#### Exercise brief:
Transcribe every line of the records below verbatim, keeping each character, including any misspellings or truncated words.

#### Record excerpts:
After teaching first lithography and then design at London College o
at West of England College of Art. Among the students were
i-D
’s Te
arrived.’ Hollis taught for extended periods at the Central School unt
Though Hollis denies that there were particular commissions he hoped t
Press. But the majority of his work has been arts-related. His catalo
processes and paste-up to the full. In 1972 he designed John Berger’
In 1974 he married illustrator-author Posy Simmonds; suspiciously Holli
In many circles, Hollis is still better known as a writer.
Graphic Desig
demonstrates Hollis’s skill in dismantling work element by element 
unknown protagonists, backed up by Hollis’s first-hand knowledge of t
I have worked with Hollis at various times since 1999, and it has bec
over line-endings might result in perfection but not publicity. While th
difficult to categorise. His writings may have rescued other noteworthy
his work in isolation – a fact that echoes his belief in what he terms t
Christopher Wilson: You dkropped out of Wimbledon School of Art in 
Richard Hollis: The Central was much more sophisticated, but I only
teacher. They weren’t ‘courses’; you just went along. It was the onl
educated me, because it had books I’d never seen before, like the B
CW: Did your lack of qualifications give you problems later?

#### Answer to the problem:
After teaching first lithography and then design at London College o
at West of England College of Art. Among the students were
i-D
’s Te
arrived.’ Hollis taught for extended periods at the Central School unt
Though Hollis denies that there were particular commissions he hoped t
Press. But the majority of his work has been arts-related. His catalo
processes and paste-up to the full. In 1972 he designed John Berger’
In 1974 he married illustrator-author Posy Simmonds; suspiciously Holli
In many circles, Hollis is still better known as a writer.
Graphic Desig
demonstrates Hollis’s skill in dismantling work element by element 
unknown protagonists, backed up by Hollis’s first-hand knowledge of t
I have worked with Hollis at various times since 1999, and it has bec
over line-endings might result in perfection but not publicity. While th
difficult to categorise. His writings may have rescued other noteworthy
his work in isolation – a fact that echoes his belief in what he terms t
Christopher Wilson: You dkropped out of Wimbledon School of Art in 
Richard Hollis: The Central was much more sophisticated, but I only
teacher. They weren’t ‘courses’; you just went along. It was the onl
educated me, because it had books I’d never seen before, like the B
CW: Did your lack of qualifications give you problems later?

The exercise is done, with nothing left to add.